Muscle memory is incredibly vital to landing manoeuvres, so let’s have a quick investigation and discover precisely how we can train it better.
What exactly is muscle memory?
Muscle memory in considered the natural ability of our muscles to remember a series of movements. If you catch a ball, you are depending upon your muscle memory. The same goes for performing snowboarding maneuvers.
When you spin a 360, you are telling your muscles to go back inside their memory banks and carry out each of the steps required to perform a 360 spin.
What makes muscle memory vital?
Your muscles will recall whatever you make them learn. Consequently, the better and more accurate your muscle memory is, the more frequently you will be able to land your tricks.
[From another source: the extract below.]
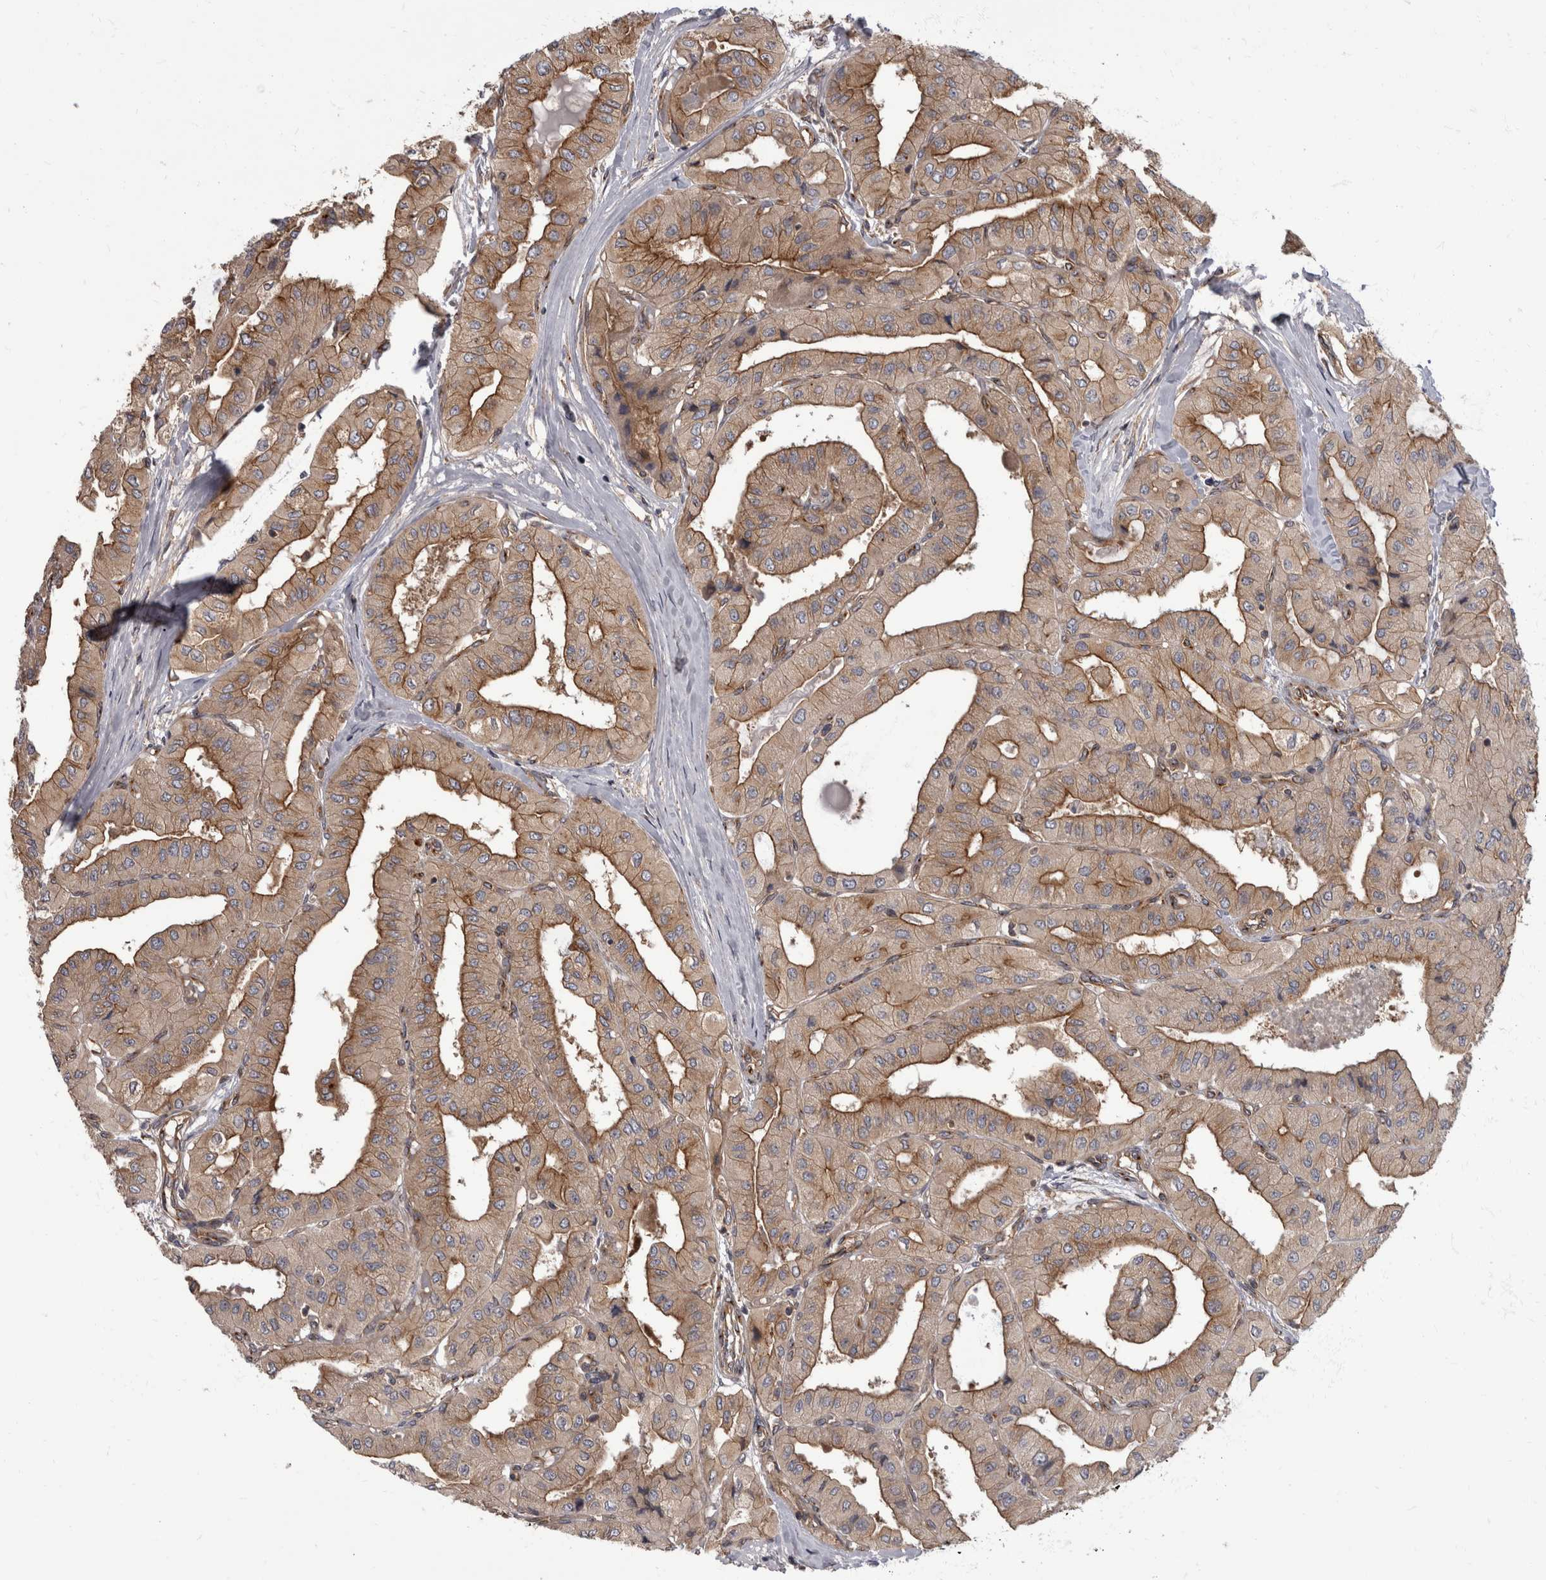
{"staining": {"intensity": "weak", "quantity": "25%-75%", "location": "cytoplasmic/membranous"}, "tissue": "thyroid cancer", "cell_type": "Tumor cells", "image_type": "cancer", "snomed": [{"axis": "morphology", "description": "Papillary adenocarcinoma, NOS"}, {"axis": "topography", "description": "Thyroid gland"}], "caption": "The immunohistochemical stain highlights weak cytoplasmic/membranous staining in tumor cells of thyroid papillary adenocarcinoma tissue.", "gene": "HOOK3", "patient": {"sex": "female", "age": 59}}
Your muscles require time to remember the movements of every trick. Much like how you needed to learn how to walk, your muscles have to learn how to snowboard. Every technique you wish to master has to be repeated until your muscles can remember the moves.
The easiest way to teach your muscles to remember, is usually to practice. Practice lots and practice habitually.
2) High quality Technique
Ideally, you should train your muscles to recreate the correct actions. This means when you recognize a problem in your technique, go back and fix it. The longer you leave a fault, the longer it becomes part of your muscle memory.
You don’t want improper habits to become a component of your muscle memory, or you may find yourself having a hard time getting rid of them down the road.
Imagine your technique ahead of implementing it. The power to close your eyes and visualize every single action is a crucial factor to making your muscles perform the proper actions. Mental practice can be equally as effective as physical training.
Don’t forget, work through every last action. This simply means if you’re visualizing a 360 spin, you’d imagine every aspect from nearing the jump to your setup turns as well as your wind up, knee bend and release.
4) Turn it into a routine
Before you start executing a manoeuvre, stop yourself and strive to create a routine that goes through each and every step. Move from picturing to performing the technique the exact same every single time. Make everything the same. You are looking for your actions to become exactly the same anytime you perform the same techniques.
As an example: A typical routine for a lot of freestyle snowboarders is to stand at the run in ramp of a jump, visualize what they’re wanting to do, think of each action of the trick, then carry it out.